Scene: The DFO Clubhouse
Time: 9:43 am.
Horatio gets out of his car, a red Corvette if past stories are to be believed, (they should not), staggering under the weight of a dozen boxes. His hands thus occupied, Horatio uses his as-believable-as-that-Corvette martial arts skills to kick open the door without leaving so much as a scratch on the frame.
“Hey, guys, guys, (Horatio is woke-as-fuck and uses ‘guys’ for both genders, because he is also a moron), it’s Super Sunday and guess who just cleaned out all the paczkis
from old lady Stanislaus’s bakery! We got raspberry, blueberry, for some reason prune, cre…”
Horatio realizes that he’s talking to no one. Despite it being Super Sunday, the Highest of Holy Days for DFO, the clubhouse is empty. It looks like the place has been trashed.
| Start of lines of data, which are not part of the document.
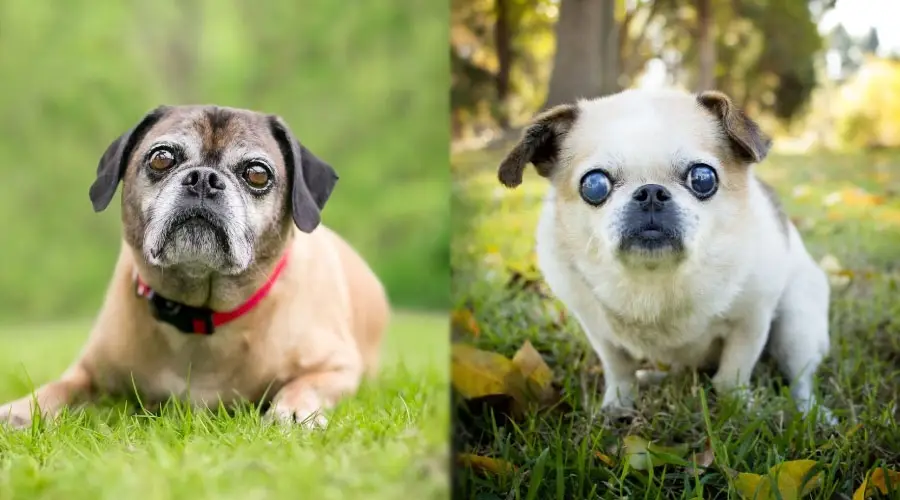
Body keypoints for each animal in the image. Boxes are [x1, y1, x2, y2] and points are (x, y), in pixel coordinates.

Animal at [0, 104, 386, 426]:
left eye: (257, 174)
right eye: (161, 158)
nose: (204, 178)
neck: (199, 316)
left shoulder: (337, 368)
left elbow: (304, 384)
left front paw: (291, 411)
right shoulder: (88, 372)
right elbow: (59, 387)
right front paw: (22, 409)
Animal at [496, 89, 832, 422]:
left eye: (703, 178)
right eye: (594, 185)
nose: (651, 193)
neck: (655, 279)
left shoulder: (750, 322)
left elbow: (733, 373)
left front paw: (736, 406)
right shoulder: (601, 334)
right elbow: (619, 370)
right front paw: (618, 404)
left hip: (797, 327)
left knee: (800, 377)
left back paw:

Furniture is tipped over, beer cans and liquor bottles are everywhere, a dank smell is in the air, and yesterday’s Wall Street Journal is neatly folded on the kitchen table, unread.
You know, the usual.
“Ah fuck, I’m the first one here. I thought I slept in at least long enough for Yeah Right to have been fucking around in the kitchen. I’ll just start tidying up.”
Horatio grabs a vacuum and starts running it over broken glass. Your first prop bet is how long before the vacuum explodes, which is a trick question because Zymm modified it. He pauses and picks up a stained, torn piece of paper. “Oh, Scotchy’s notes. God I hope that’s deer blood. Better post it before everyone gets here.”
SCHEDULE
ESPN 10:00-2:00 Post Season NFL Countdown. Sean McVay Joins the panel to preview the Super Bowl, and you’re out of your fucking mind if you watch this.
2:00-4:00 The USA Women’s basketball team slaughters Louisville
4:00-5:30 Women’s College Gymnastics, Auburn vs. Georgia.
Everything After 5:30- Some stuff about Wilder-Fury 2 wrapped around a tribute to Kobe. No one will watch
ABC
2:00-4:30 NBA Basketball, Pelicans at Rockets. Will Zion’s knee explode? Will an advanced civilization of tiny elves leap out of James Harden’s beard and save humankind? Tune in and find out!
CBS
12:00-1:00 PBR Bull Riding. Fuck and yes.
1:00-3:00 College Basketball Georgetown at St. John’s, in a game that would have meant something 30 years ago.
3:00-6:00 That drunkass golf tournament in Phoenix
FOX
12:00-6:30 Various pregame shows, at least some of which will involve Skip Bayless. Go outside. It looks like a nice day.
6:30-10:00 A football game takes place during breaks between high-priced commercials. The only real question is whether Otto will find his way to the Clubhouse. He won’t.
NBC
12:30-3:00 NHL Hockey Pittsburgh Penguins at Washington Capitals.
3:00-4:00 FIS Snowboarding World Cup. Settle in with a cup of cocoa and bitch to yourselves about why these millennials can’t find pants that fit.
4:00-6:00 NBC grasps for the female and your unmarried-uncle-who-cuts-hair demographic with a figure skating exhibition of some sort.
Animal Planet
3:00-6:00ish-Puppy Bowl Come on. You know you want to.